There is a test function:
SELECT upper (text1) a FROM dwh.public.test_upper WHERE trunc (months_between (CURRENT_DATE (), CURRENT_DATE ()) / 12) <= 59 limit 10
We are using version 15 of the dremo (upgrade to a newer version in the plans) included with UTF-16 character support.
Earlier in our fork, we made changes to the lower \ upper function at the sabot kernel StringFunctions level so that they work correctly with UTF-8 characters (upstream uses a character code shift for this, which only works for latin symbols).
When calling a test function on a test table, we observe the following behavior: for latin characters, the lower \ upper functions work, but for UTF-8 characters (in our case, Russian), they do not.
The following line is observed in the log:
pool-18-thread-1 - 1e98e714-7da4-0c62-6ca7-4748b90c3e00: frag: 0: 0] DEBUG cdexec.expr.ExpressionSplitter - Expression executed entirely in Gandiva FunctionHolderExpression [args = [ValueVectorReadExpression [fieldId = TypeddsFieldId [fieldIpeddsFieldId , remainder = null]]], name = lower, returnType = varchar, isRandom = false]

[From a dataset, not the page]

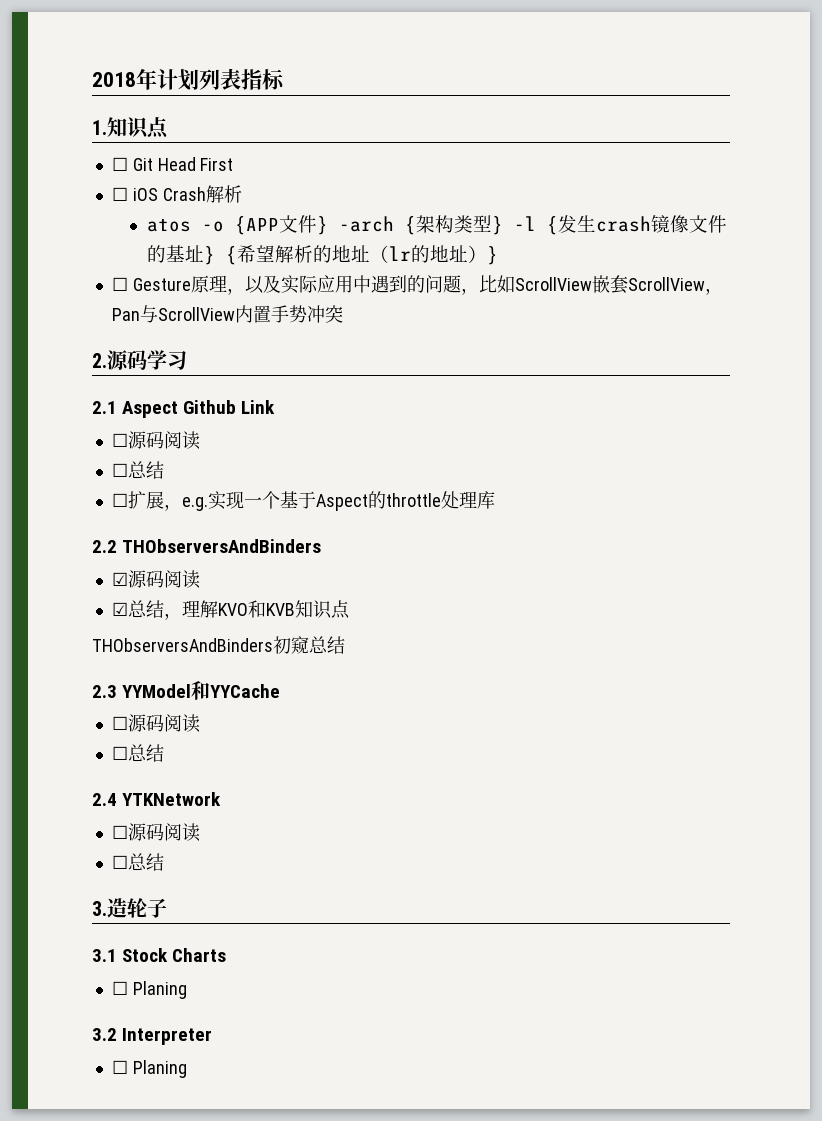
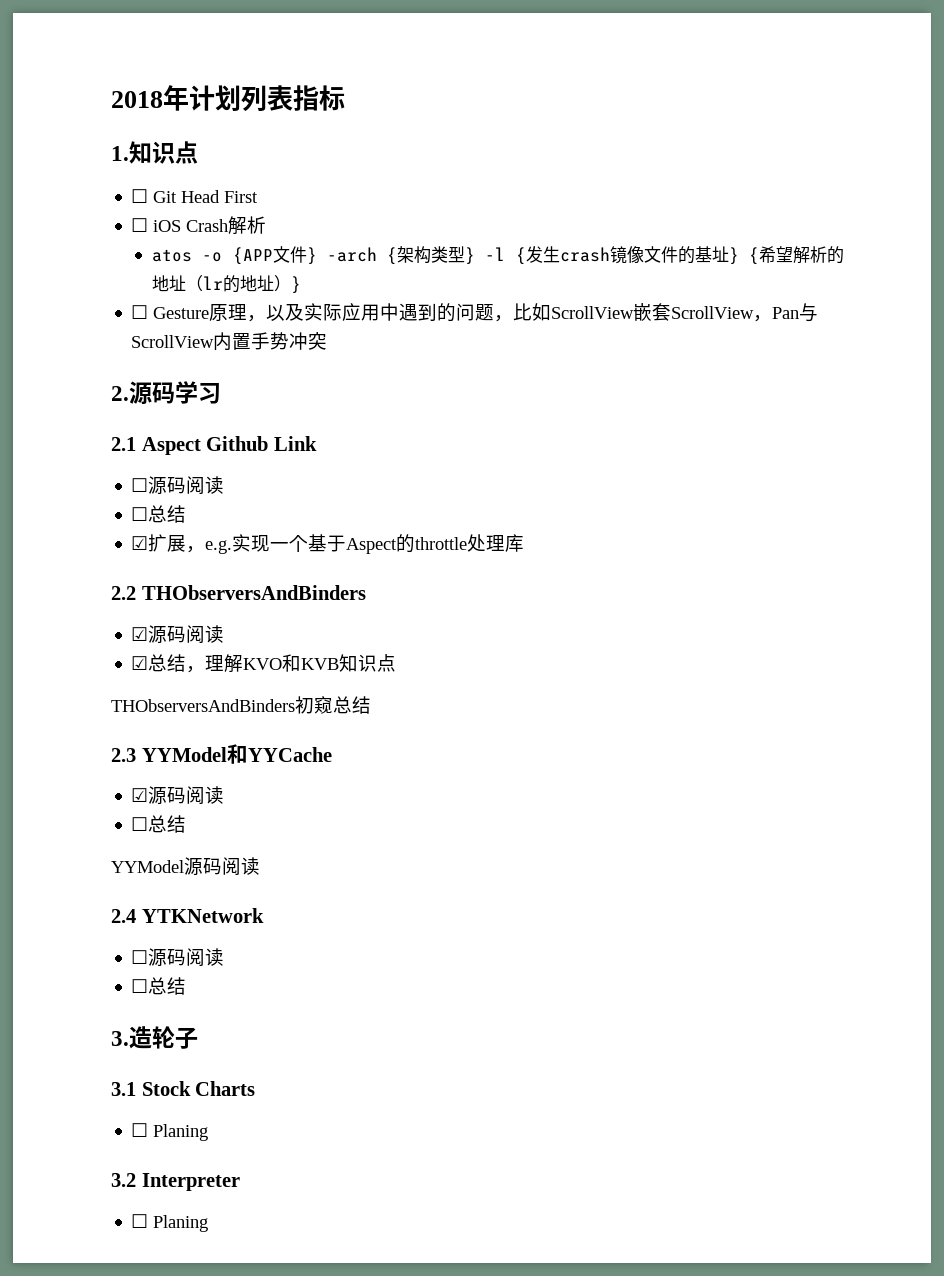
[111,493,128,507] ☐ -> [131,536,149,550] ☑
[111,714,200,733] [111,744,164,762] ☐源码阅读 // ☐总结 -> [131,786,225,805] [131,815,187,833] [111,857,260,876] ☑源码阅读 // ☐总结 // YYModel源码阅读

As I understand it, we are talking about the fact that the function was performed using Gandiva. This is how I represent the logic for processing requests:
- The request is checked for pushdown capability. In this case, the ARP file for the connector does not have the months_between function, so the pushdown does not work.
- Dremio determines whether the java implementation will be used to execute the function (apparently, for this case, declared in com / dremio / exec / expr / fn / impl / StringFunctions.java) or the gandiva function.
- Judging by the inscription in the log, the lower function from gandiva is applied. I looked at the source code for gandiva - it also uses the character number swig, i.e. works only for Latin.
- As a result, the English letters are brought to the required register, but the Russian ones are not.
We found a workaround - changing the original request or adding an arp file so that the request is always pushed to the database. But for us this is a temporary solution, because some of the requests are generated automatically.
In this regard, the question is: is it possible to somehow disable the execution of specific functions (lower, upper) by means of gandiva, so that our implementation of the function in the StringFunctions class works out?
Using some kind of flag when launching a dremo, or inside a dremo, or changing the source code?
Or is it only solved at the gandiva fix level?